General Choi was born a weak child and it caused his parents constant anxiety. As a youngster, he studied calligraphy and Teak-Kyon under the tutelage of the renowned Ok-Nam Han Li-Dong. Later, while a fifth year grade school pupil, General Choi was indefinitely suspended for planning and directing a mass student walkout from his school in the wake of the Kwang-Ju student uprising. In Tokyo, General Choi was forced to join the Japanese Army as a student volunteer. Towards the latter part of World War II, he received a seven year prison sentence when his plans to overthrow the Japanese military were discovered. He was not to know freedom until after Korea’s liberation from Japanese rule.

In 1945, General Choi enrolled in a military English school which later was to become the Korean Military Academy of today, and, on January 15th, 1946, General Choi was commissioned second Lieutenant. April 11th, 1955 saw the christening of TaeKwon-Do when General Choi after exhaustive researching, developing and experimenting, proclaimed Taekwon-Do to the world as a completely valid and unique martial art having a basic Korean origin. To this ancient art General Choi refined, renewed and re-organised it into a different set of techniques to which he proudly gave the name of Taekwon-do.

In March, 1959, General Choi took the R.O.K. Army Taekwon-Do team on a demonstration of power and intriguing techniques to the Republic of China and the Republic of Vietnam thereby enhancing Korea’s national esteem as well as paving the way for the adoption of Taekwon-Do as a special part of military training in both countries. In 1965, General Choi recieved approval from the Korean goverment to declare Taekwon-Do as Korea’s national martial art. Then he led the Taekwon-Do goodwill mission on a demonstration tour of Europe, the Middle East, Africa, and Asia thus establishing the initial foundation for the I.T.F.

In 1968, General Choi led a Taekwon-Do demonstration team to a meeting of the C.I.S.M.(Council of International Sports, Military) held in France. This visit resulted in the adoption of Taekwon-Do as one of CISM’s competitive events.
In 1973, General Choi took a team of the top 5 International Taekwon-Do experts on a worldwide tour of 23 countries covering 4 continents. One of the major purposes of this tour was to introduce Taekwon-Do to the emerging nations of Africa. The result of this tour greatly surpassed all expectations and resulted in a tremendous surge of interest in the whole African continent.

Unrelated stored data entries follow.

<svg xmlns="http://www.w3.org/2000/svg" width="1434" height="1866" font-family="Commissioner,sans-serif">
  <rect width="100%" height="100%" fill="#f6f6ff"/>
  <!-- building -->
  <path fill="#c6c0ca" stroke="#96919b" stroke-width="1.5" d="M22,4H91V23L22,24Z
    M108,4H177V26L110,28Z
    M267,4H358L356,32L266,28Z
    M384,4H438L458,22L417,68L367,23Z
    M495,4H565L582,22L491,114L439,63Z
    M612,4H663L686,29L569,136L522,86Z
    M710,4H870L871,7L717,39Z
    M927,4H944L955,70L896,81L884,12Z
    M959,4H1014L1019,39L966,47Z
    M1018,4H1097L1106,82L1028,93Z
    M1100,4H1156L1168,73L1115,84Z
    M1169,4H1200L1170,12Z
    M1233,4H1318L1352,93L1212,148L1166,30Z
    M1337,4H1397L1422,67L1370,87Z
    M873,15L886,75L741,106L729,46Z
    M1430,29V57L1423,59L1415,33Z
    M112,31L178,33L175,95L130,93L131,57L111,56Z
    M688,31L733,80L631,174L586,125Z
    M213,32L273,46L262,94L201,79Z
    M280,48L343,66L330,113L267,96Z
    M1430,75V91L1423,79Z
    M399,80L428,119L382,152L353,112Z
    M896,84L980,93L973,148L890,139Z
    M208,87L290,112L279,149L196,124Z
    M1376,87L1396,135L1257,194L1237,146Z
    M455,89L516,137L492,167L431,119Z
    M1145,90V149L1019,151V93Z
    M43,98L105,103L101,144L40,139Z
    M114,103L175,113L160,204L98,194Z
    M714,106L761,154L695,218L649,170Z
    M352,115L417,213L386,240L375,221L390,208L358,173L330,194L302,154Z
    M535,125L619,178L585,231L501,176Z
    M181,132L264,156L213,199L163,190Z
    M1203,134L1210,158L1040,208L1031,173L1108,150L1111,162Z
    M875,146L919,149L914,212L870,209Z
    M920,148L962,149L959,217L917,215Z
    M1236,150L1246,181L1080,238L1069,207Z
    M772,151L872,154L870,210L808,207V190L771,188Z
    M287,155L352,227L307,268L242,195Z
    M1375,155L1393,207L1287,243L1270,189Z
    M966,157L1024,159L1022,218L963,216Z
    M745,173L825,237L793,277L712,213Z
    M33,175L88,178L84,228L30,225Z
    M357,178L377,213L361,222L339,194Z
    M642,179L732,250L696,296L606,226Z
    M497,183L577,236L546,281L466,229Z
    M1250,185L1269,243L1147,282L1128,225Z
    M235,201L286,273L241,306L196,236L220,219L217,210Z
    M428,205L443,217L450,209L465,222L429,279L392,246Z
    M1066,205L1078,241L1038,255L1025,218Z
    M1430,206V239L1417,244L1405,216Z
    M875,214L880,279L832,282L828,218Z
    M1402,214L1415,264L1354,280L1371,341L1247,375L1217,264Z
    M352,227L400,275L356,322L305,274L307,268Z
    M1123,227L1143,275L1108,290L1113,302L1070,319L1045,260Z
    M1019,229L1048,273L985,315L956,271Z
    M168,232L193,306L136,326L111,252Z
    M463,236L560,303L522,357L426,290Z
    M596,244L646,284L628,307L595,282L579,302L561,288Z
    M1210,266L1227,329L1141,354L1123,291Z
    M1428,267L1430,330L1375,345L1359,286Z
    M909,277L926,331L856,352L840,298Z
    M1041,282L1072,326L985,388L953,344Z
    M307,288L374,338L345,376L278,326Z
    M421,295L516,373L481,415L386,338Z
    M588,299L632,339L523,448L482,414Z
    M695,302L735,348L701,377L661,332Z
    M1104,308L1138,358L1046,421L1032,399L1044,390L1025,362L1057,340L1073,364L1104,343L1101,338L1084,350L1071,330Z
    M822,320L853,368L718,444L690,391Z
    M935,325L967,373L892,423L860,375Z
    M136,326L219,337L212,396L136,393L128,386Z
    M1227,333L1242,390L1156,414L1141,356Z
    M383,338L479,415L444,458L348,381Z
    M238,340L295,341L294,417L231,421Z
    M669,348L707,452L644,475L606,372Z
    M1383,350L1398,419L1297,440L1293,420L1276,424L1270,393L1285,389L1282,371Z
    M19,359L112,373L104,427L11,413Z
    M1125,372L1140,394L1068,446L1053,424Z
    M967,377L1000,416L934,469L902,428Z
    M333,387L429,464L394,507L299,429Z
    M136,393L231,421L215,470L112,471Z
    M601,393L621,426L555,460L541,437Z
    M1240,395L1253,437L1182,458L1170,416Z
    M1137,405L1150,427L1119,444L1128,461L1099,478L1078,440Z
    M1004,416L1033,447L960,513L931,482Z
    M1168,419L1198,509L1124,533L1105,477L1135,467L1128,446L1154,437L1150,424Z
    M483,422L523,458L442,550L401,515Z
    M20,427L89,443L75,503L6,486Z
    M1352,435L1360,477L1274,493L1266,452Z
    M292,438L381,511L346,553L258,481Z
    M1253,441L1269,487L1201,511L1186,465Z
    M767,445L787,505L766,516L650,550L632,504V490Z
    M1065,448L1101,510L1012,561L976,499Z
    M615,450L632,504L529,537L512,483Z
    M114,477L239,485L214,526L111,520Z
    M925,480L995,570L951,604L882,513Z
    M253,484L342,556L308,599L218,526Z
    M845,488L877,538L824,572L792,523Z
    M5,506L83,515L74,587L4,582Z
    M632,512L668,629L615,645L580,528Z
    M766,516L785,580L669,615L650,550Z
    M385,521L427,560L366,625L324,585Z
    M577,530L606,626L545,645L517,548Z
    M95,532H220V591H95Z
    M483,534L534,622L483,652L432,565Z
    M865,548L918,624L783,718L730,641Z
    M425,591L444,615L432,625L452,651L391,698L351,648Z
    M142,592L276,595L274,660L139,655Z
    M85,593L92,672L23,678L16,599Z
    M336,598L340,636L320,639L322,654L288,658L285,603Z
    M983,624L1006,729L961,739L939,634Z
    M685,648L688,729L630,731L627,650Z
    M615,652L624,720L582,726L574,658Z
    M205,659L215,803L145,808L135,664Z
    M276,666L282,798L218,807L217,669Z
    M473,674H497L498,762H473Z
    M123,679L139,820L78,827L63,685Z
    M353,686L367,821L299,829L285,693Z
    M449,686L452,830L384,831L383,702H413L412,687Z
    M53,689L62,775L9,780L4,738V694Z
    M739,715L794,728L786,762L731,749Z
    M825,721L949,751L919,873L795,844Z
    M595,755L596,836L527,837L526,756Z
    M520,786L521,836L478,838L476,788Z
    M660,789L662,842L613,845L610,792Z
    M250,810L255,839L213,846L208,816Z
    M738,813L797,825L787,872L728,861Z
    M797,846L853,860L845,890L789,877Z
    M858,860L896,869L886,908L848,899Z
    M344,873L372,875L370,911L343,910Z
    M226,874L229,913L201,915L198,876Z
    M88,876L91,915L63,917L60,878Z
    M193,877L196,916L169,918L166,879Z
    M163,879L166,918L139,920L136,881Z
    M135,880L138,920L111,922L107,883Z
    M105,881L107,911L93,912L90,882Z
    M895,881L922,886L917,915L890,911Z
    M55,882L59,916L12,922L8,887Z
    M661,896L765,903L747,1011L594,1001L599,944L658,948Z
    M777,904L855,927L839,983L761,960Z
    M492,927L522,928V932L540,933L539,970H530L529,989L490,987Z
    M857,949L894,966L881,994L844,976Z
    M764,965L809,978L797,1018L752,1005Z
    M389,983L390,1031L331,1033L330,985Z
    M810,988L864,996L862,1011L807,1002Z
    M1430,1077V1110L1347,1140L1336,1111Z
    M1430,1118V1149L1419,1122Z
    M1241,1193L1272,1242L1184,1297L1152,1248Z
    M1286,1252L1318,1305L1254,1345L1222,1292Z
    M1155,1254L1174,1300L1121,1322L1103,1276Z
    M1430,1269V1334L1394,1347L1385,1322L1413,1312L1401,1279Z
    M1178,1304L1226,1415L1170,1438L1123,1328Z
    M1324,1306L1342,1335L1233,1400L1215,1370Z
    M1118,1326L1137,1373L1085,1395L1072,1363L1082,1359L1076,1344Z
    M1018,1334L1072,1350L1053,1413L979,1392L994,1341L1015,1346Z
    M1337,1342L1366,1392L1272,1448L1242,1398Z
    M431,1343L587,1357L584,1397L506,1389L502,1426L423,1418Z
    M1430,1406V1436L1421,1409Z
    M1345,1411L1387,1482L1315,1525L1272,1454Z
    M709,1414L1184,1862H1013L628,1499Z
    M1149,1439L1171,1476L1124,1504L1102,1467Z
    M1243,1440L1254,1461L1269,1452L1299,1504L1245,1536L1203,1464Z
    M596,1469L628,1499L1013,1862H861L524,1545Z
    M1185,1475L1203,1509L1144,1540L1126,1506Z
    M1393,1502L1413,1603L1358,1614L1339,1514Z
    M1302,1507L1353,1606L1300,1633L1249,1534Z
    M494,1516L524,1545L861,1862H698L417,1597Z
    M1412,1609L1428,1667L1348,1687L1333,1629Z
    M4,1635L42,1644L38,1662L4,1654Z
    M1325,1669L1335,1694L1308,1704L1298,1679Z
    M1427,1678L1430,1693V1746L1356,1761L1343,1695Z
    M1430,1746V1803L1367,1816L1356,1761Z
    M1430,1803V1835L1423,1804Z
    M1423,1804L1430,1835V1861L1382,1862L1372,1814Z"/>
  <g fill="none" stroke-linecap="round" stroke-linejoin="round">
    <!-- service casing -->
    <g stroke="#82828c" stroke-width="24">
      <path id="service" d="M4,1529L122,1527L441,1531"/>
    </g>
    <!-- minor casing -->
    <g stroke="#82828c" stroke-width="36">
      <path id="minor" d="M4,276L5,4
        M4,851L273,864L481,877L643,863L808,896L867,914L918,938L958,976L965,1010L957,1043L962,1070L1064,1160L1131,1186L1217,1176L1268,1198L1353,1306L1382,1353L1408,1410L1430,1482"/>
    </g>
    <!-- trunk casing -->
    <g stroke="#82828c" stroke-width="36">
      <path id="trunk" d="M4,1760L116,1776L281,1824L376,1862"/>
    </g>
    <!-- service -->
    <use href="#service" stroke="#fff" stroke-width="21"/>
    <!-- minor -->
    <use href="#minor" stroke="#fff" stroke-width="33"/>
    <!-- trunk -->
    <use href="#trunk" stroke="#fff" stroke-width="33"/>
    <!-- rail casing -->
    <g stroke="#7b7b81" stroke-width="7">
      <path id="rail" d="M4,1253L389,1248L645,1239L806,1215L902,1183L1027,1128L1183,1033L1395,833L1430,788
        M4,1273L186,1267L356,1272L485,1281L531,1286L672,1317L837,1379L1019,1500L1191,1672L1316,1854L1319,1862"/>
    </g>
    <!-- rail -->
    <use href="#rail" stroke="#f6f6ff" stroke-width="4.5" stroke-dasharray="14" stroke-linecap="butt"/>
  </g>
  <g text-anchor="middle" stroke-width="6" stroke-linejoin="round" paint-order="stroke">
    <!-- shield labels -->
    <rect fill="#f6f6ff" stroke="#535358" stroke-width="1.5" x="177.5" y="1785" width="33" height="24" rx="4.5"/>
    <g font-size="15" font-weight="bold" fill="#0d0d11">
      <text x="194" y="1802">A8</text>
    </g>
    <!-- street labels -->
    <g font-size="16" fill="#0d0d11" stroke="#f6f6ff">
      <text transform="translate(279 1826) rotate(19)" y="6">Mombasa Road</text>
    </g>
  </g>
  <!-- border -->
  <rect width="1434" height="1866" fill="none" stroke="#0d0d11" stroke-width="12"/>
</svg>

In 1974, a giant, worldwide event took place in the city of Montreal, Canada. The result was the first World Taekwon-Do Championship. This highly successful tournament was only made possible by the devotion of General Choi who single­handedly welded together this multi-national meeting.
In June 1979, in Oslo, Norway, General Choi helped to form the All European Taekwon-Do Federation with founding members from 14 European nations including Poland, Hungary and Yugoslavia. With the founding of this federation, General Choi’s vision of establishing Taekwon-Do as a worldwide, non-political organisation had come true.

In 1980 General Choi and 15 of his students visited the Democratic People’s Republic of Korea to demonstrate Taekwon-Do. 1982, saw the 1st Taekwon-Do gym opened in Japan, 1986 saw Taekwon-Do introduced into China, and in 1987 Taekwon-Do was demonstrated in Russia with school’s opening shortly after.

Sadly, General Choi died on 15th June 2002 in Pyongyang, north Korea.